Our Buddha, surrounded by containers of mostly perernnials and ferns, sits at the edge of the deck and is a constant presence. This year I bought a couple of fancy-leaved Begonias for the pots but otherwise just dug plants out of the garden and plopped them in pots. Behind Buddha — hidden by greenery — is our pond. The stream and upper pool that feed it are off to the right of this image but also are not visible in this shot.
The upper pool and stream are in the forground here. Stepping stones lead to the Sacred Grove on the right and the shrub border along the lot line marked by the fence in the center back. This shot includes a Bloodgood Japanese Maple (from the left), Weeping Purple Beech and Striped-bark Maple. (Click on any photo to enlarge it for more detail). A semi-circle of yew balls surrounds the Beech.
Arrowhead (Sagitaria latifolia) is a native water plant with dramatic foliage. It almost takes over this little pool by the end of August. It has prominent white flower stalks later in the summer.
In a boggy area along the stream is Hart's Tongue fern (Asplenium scolopendrium), Branford Beauty painted fern (Athyrium BB) and a clump of Royal fern (Osmunda regalis).
Toward the bottom of the stream: a weeping Hemlock (Tsuga canadensis 'Ashfield Weeper'), Russian Cypress (Microbiata decusata) and more Branford Beauty painted fern.
Ajuga (probably A. reptans 'Burgundy Glow') and moss at the foot of the stream.
So far this season, I've only seen white water lilies (Nymphaea varieties) on the pond. Not sure why the yellow ones are late.
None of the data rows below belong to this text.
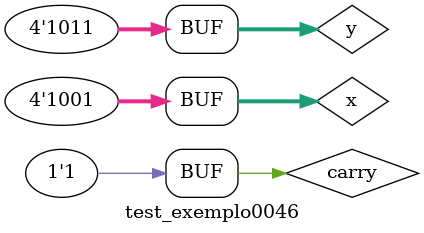
<source format=v>



module FullAdder(s, carryOut, x, y, carryIn);
  output s, carryOut;
  input x, y, carryIn;
  wire a, b, c;

//-- portas 
  xor (a, x, y);
  xor (s, a, carryIn);   
  and (b, x, y);
  and (c, a, carryIn);
  or (carryOut, c, b);
  
endmodule //--FullAdder

// ------------------------- 
// somador
// ------------------------- 

module somador(s, carryOut, x, y, carryIn);
  output [3:0] s;
  output carryOut;
  input  [3:0] x, y;
  input carryIn;
  
  wire c1, c2, c3, z1, z2, z3, z4, z5;
  
  //--portas 
  xor (z1, y[0] , carryIn);
  xor (z2, y[1] , carryIn);
  xor (z3, y[2] , carryIn);
  xor (z4, y[3] , carryIn);
  FullAdder FULLADDER0(s[0], c1, x[0], z1, carryIn);
  FullAdder FULLADDER1(s[1], c2, x[1], z2, c1);
  FullAdder FULLADDER2(s[2], c3, x[2], z3, c2);
  FullAdder FULLADDER3(s[3], z5, x[3], z4, c3);
  xor (carryOut, z5 , carryIn);
  
endmodule //--somador

 module verificarSeE0(output s , input [3:0] a);
 
 wire tmp0,tmp1,tmp2,tmp3;
 
 nor NOR0( tmp0 , 0 , a[0]);
 nor NOR1( tmp1 , 0 , a[1]);
 nor NOR2( tmp2 , 0 , a[2]);
 nor NOR3( tmp3 , 0 , a[3]);
 
 assign s = tmp0 & tmp1 & tmp2 & tmp3;
 
endmodule //-- FIm testa se e 0

// ------------------------- 
//  Soma e Subs
// -------------------------

module somaSubs( output [3:0] s , input [3:0] a , input operador );

wire carryOut;

somador SOMADOR0( s , carryOut , a , 0001 , operador );


endmodule //-- Fim SomaSub

module test_exemplo0046; 
// ------------------------- definir dados 
reg [3:0] x;
 
reg [3:0] y; 
reg carry; 
wire [3:0] soma , xMenos1;
wire carryOut , resp; 

//-- operador 1 pois e uma subtracao

somaSubs SOMASUBS1(xMenos1, x , 1 );
somador SOMADOR0(soma, carryOut, x, y, carry);

//-- VErificar se o resultado e 0
verificarSeE0 VERIFICAR0(resp, soma);

// ------------------------- parte principal 
  initial
  begin
  $display("Exemplo0034 - Samuel Eusébio da Silva - 435055"); 
  
  //--Testes
  $monitor($time," x = %b x - 1 = %b y = %b carryIn = %b * carry out = %b soma = %b Verificacao se e 0 : %b\n",x , xMenos1 , y, carry,carryOut,soma,resp );
  end
  
  // Entradas
  initial
  begin
  x = 4'b0010;y = 4'b0100; carry = 1'b0;


  #5 x = 4'b0001;y = 4'b1111;
  #5 x = 4'b0011;y = 4'b1011;
  #5 x = 4'b0001;y = 4'b1011;
  #5 x = 4'b0001;y = 4'b1011;
  
   #5 x = 4'b0010;y = 4'b0100;carry = 1'b1;
   #5 x = 4'b1001;y = 4'b1111;
   #5 x = 4'b0011;y = 4'b1011;
   #5 x = 4'b0101;y = 4'b1011;
   #5 x = 4'b1001;y = 4'b1011;

  end
endmodule // --test
</source>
Here I am inspecting things along the fence at the edge of our property. We decided not plant flowers here but to concentrate on shrubs for eventual lower maintenance. You can see a new Japanese quince (Chaenomeles 'O Yakashima') is still caged to protect it from the rabbits who are wicked this year.
The multi-stem tree in the backround is a sixty-year-old lilac. It still flowers at the top of the branches. We can see them from the hosue and smell them when we walk by. We love the look of those skinny trunks so we have no plans to cut it down or let new branches grow up.